How would my taxes be affected by renting a house out before selling it? Can I claim the repairs I made?
I purchased a new house. So, I put my first house up for sell. In the interim, I rented the house out. I made repairs in the house for about 0. The house was sold seven months late. What deductions can I take for this year?
Tags: first house, interim, seven months
March 28th, 2010 at 10:04 pm
It depends what your tax bracket is based on your income from your job. Normally you can take a write-off if you rented it as a loss and there were repairs made on it. Although there is a ratio that you have to consider.
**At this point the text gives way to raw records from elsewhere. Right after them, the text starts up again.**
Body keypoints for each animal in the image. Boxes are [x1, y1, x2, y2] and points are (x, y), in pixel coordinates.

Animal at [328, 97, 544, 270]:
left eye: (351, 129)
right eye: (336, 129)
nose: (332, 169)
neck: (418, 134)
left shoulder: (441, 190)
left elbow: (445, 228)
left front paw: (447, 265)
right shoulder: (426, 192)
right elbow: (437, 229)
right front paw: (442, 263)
There might be a certain percentage of time required that a renter has to be in your house during that year to qualify. If you made a profit from the renters you have to pay taxes on the income but all of it is based on your personal income tax bracket. I would talk to your tax man because he would know your history. good luck
March 28th, 2010 at 10:04 pm
Keep the receipts and you can deduct them as improvements. You also get to deduct the fees, taxes and points paid while selling it. To offset the rental income – you maybe able to depreciate the house too.
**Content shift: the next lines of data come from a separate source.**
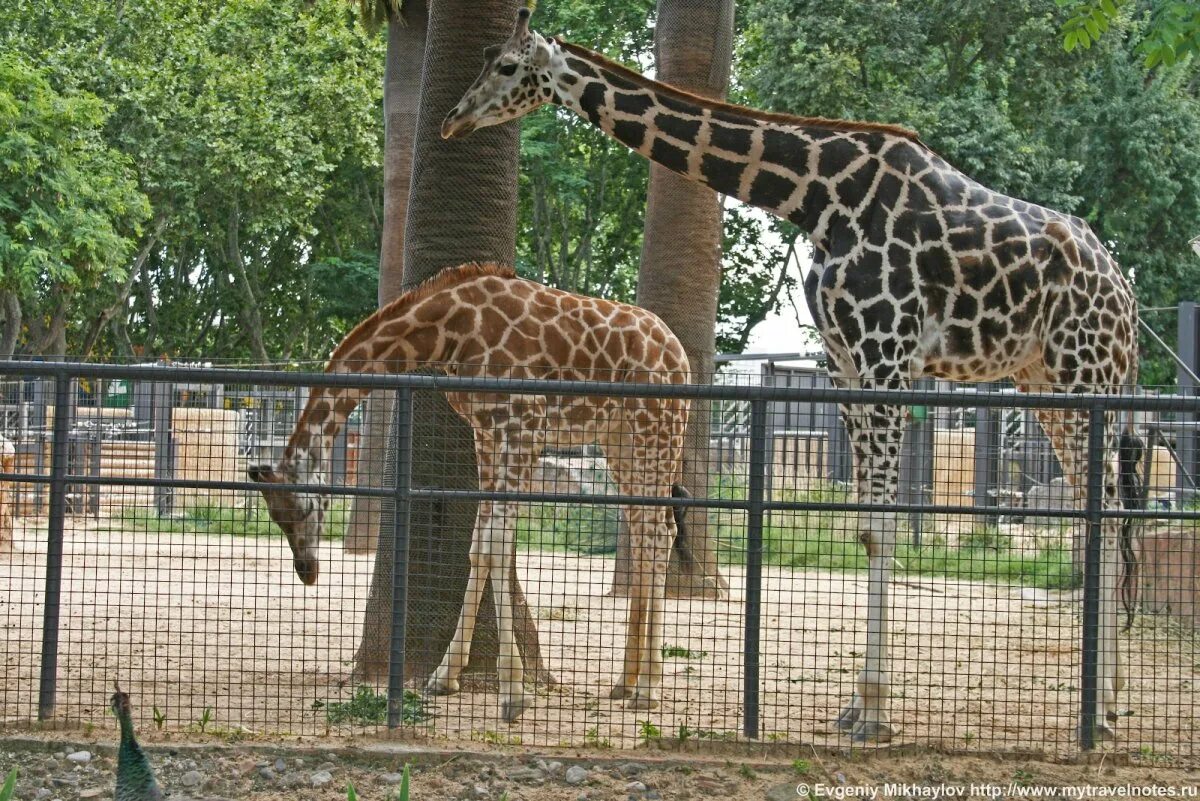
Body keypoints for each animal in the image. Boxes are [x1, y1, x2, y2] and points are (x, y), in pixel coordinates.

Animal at [246, 263, 696, 724]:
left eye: (301, 510)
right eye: (275, 518)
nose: (307, 571)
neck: (449, 332)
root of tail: (679, 353)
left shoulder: (522, 425)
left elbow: (497, 545)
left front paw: (513, 693)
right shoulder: (486, 431)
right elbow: (480, 547)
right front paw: (445, 677)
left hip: (657, 425)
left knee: (657, 531)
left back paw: (648, 688)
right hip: (617, 437)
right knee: (647, 527)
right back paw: (625, 681)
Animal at [444, 7, 1142, 743]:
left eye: (507, 66)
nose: (454, 119)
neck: (816, 198)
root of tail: (1125, 295)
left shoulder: (887, 351)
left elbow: (881, 525)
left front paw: (875, 711)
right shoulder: (846, 362)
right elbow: (863, 522)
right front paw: (855, 707)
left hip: (1086, 371)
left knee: (1108, 509)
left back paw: (1100, 709)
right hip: (1048, 382)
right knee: (1102, 507)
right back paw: (1107, 701)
March 28th, 2010 at 10:04 pm
You must report the rental income from the house on Schedule E. You can take deductions for the repairs you made and depreciation, as well as any other expenses you paid for the tenants (property taxes for the portion of the year you didn’t live there, utilities, or anything else the tenants didn’t pay themselves. Note: before expensing property taxes, make sure you don’t include any portion reimbursed by or charged to the buyer of the home when it was sold). Save all receipts!
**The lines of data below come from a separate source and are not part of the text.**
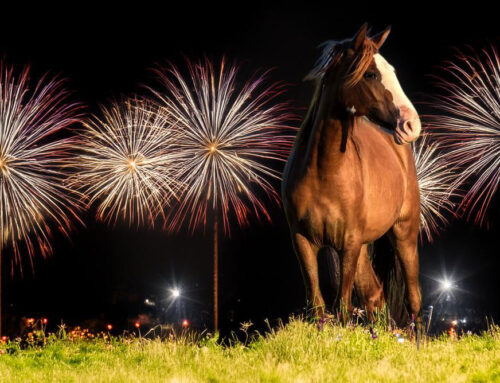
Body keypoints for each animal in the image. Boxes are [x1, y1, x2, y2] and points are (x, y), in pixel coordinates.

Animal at [282, 24, 422, 324]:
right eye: (370, 74)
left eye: (392, 70)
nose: (411, 124)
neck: (325, 172)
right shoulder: (303, 241)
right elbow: (318, 306)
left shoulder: (349, 242)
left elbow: (343, 307)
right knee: (375, 296)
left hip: (404, 233)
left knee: (413, 299)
Note that depreciation will reduce the cost basis of the home when it comes time to report the gain/loss on the sale of the house on your tax return. If this was your primary home for 2 out of the last 5 years, and you don’t plan on selling your new home within the next 5 years, you can exclude up to a $250,000 gain if single or $500,000 if married, so unless you’re recognizing a huge gain on the sale, the depreciation is probably worth taking.
Consult with your tax advisor before making a decision on how to report these transactions on your tax return. They can guide you best.